The light that colors my bedroom at 7:30 on a Saturday morning in October is grey-blue. Everything looks filtered, hazy, slate-tinted, reflected by the dusty aquamarine headboard, the faded cerulean and rose print quilt. I have a new lamp on the bedside table, with a smooth, white, bulbous base, and a bright white shade that almost seems to glow in this light, despite being turned off. The white paper butterfly mobile in the corner is tangled from months of the A/C’s steady blast, and the bookshelf is overrun with books, piles stacked double.

I am the sort of person who would be content to spend nearly all my time in bed. I’d make a lovely invalid. It annoys my mother, who once told me over the phone to get out of the apartment before I became just like John and Yoko. I just laughed and enjoyed the comparison of my laziness to a peaceful protest. I like the idea of being a shut in, letting my hair grow long and uneven, drinking tea and reading books and admiring the grey light every morning. 
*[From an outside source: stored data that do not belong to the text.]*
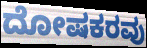
ದೋಷಕರವು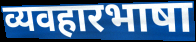
व्यवहारभाषाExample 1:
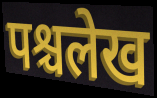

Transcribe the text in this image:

पश्चलेख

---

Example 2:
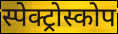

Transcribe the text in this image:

स्पेक्ट्रोस्कोप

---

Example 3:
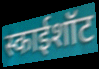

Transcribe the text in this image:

स्काईशॉट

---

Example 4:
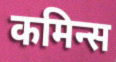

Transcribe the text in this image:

कमिन्स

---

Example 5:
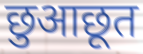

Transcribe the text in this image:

छुआछूत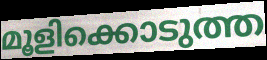
മൂളിക്കൊടുത്ത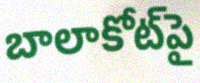
బాలాకోట్‌పై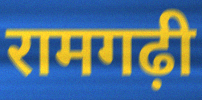
रामगढ़ीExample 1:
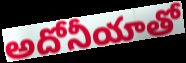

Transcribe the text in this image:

అదోనీయాతో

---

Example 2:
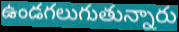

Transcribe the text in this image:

ఉండగలుగుతున్నారు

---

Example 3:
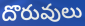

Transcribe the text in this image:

దొరువులు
I love the high ceilings in this place but I don’t love the way everything always seems to be breaking. The radiator in the kitchen hisses and spits. I didn’t grow up with radiators and I don’t know if this is alright. Very old apartments are never really clean. There is always dirt on the windowsills and in the corners. The dirt becomes a part of the structure of the place. The walls always need repainting. My apartment is charming but not beautiful. There is mold under the grout around the tub and a spidery crack in the kitchen ceiling. The stove always seems to be filthy, though I rarely use it. 
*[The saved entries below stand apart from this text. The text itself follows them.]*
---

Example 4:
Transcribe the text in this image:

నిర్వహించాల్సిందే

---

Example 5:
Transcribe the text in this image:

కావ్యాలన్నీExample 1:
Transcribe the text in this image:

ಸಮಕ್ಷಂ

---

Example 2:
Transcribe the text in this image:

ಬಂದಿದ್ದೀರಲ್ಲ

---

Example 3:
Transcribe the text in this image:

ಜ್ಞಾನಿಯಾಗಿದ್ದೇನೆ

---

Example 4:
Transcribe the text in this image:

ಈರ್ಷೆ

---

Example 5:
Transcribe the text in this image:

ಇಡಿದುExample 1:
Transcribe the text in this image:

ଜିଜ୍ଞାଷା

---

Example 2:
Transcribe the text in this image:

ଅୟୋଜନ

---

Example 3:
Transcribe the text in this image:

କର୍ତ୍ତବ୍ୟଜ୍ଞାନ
Outside, the clatter of recycled bottles on the sidewalk. Last night was the first really cold night of fall and I wore a pair of heavy knit tights to bed. My only goal for today is to make a list of all the things I need and want, order it by priority, and then figure out what I can afford, although I know the answer is almost none of it. I worry myself back to sleep, dream of renter’s insurance and eye exams. It’s interminable - this needing and saving and brooding over money. I feel younger than I am and continually surprised by how difficult it is to take care of myself. I am just poor enough to appreciate the luxuries of croissants for a dollar on the street corner before work, apple cider warmed up in the microwave, and grey-blue Saturday mornings in bed with a whole day ahead to to try, again, to sort out this life.